Plagiarism Detection for Code Snippet Questions

Plagiarism Detection for Code Snippet Questions

  1. 1. How do we at Mercer | Mettl calculate Plagiarism for our coding questions? 
     
    At Mercer | Mettl, we use MOSS (Measure of Software Similarity) to detect plagiarism in our coding assessments. MOSS is an algorithm which tokenizes a candidate’s code and compares it with all other candidates' codes to identify areas which might have a potential overlap. Often candidates introduce white spaces or change variable names, formats etc to deceive plagiarism detection, but MOSS overcomes this problem very easily as the overall structure of a program remains unchanged, while the number of tokens and line matches between the codes is still the same.  
     
    While flagging for plagiarism, the submission of a candidate is compared across all the previous submissions by other candidates in a particular assessment. 
     
    The plagiarism percentage reflected in a candidate’s report is an indicator that the candidate copied code deliberately without attribution, and while MOSS automatically detects program similarity, it has no way of knowing why the codes are similar.  
    However, we always recommend the user to go and look at the parts of the code that MOSS highlights and decide whether there exists plagiarism or not. 
     
    We at Mercer | Mettl believe, that it is incorrect to completely rely on the plagiarism percentage calculated. These scores are useful for judging the relative amount of matching between different pairs of programs and for more easily seeing which pairs of programs stick out with unusual amounts of matching. However, these scores are certainly not a proof of plagiarism, instead just an indication of similarity. To verify the same, someone must still look at the code. Additionally, the plagiarism scores are not labelled to select or reject a candidate and other parameters such as test-cases, proctoring and browsing tolerance should also be considered. 
     
  2. 2. For which candidates is the plagiarism percentage not calculated in a coding assessment? 
     
    We do not calculate plagiarism for candidates who have scored zero marks on a coding question in an assessment. Additionally, we only calculate plagiarism for candidates who have written a substantial amount of code for plagiarism to be calculated upon. 
     

  1. 3. What all languages do we support the calculation of plagiarism percentage for? 

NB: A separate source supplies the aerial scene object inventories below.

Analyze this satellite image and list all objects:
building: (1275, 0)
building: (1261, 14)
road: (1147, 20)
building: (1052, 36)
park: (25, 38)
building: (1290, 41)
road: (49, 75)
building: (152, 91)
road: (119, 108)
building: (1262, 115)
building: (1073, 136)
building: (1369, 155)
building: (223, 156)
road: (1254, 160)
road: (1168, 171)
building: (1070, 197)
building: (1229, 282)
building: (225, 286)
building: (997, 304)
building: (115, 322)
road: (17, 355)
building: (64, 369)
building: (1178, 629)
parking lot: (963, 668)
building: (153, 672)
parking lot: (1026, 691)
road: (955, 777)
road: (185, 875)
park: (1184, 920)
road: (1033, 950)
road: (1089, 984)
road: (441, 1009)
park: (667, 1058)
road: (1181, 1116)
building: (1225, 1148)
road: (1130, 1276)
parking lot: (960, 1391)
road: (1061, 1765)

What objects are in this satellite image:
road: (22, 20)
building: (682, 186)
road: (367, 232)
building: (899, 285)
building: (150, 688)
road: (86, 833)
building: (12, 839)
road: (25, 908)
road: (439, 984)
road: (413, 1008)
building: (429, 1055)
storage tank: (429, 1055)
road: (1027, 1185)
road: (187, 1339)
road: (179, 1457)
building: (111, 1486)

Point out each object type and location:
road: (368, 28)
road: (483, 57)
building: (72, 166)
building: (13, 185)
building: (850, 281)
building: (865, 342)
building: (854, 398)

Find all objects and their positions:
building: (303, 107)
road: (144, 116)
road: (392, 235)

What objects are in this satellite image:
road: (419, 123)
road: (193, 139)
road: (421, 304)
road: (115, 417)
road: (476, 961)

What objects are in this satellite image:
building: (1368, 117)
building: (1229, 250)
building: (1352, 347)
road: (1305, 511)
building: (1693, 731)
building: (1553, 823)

  2. We currently support plagiarism calculation for C, C18, CPP, CPP17, Java6, Java7, Java8, Java11, Java17, PHP, PHP8, Python2, Python3, JavaScript8, JavaScript19 and Node.  For all other languages, the plagiarism score is reflected as N/A. 

 

  1. 4. How does Mercer | Mettl tag Plagiarism percentage to be Acceptable or Not Acceptable? 
     
    By default, the not-acceptable plagiarism percentage is fixed at 60% i.e., candidates scoring plagiarism percentage >=60% in any of the coding questions in an assessment are tagged as Not Acceptable. 
     
    However, the not-acceptable plagiarism percentage for an assessment can be customized if required. Please refer to this [link] for the same.  
     

  1. 5. Can we configure the not-acceptable plagiarism percentage? If yes, then how? 
     
    Yes, the not-acceptable plagiarism can be configured at the customer's end w.r.t each assessment. 
    Please refer to this [link] for the same.  
     
    By default, the not-acceptable plagiarism percentage is fixed at 60%.  
     

  1. 6. What is meant by the various labels provided in the report w.r.t plagiarism percentage? 
     
    At present, a candidate’s plagiarism percentage can be labelled into one of the following: 
     

  1. Not Acceptable: When a candidate’s plagiarism percentage is greater than or equal to the not-acceptable plagiarism percentage.  
    By default, the not-acceptable score is 60% but can be customised according to the customer's requirement. 
     

  1. Acceptable: When a candidate’s plagiarism percentage is less than the not acceptable plagiarism percentage.  
    By default, the not-acceptable score is 60% but can be customised according to the customer's requirement. 
     

  1. No Matches: When a candidate’s plagiarism percentage is 0% as no potential matches have been found for that candidate’s code.  
     

  1. NA: When plagiarism for a particular candidate has not been calculated because of one or more of the following reasons:  

    1. The candidate has scored zero marks.

    2. The candidate has not written a substantial amount of code for plagiarism to be calculated upon.

    3. Our algorithm does not support the language the candidate has coded in. 

    4. Plagiarism was not enabled when the report was generated.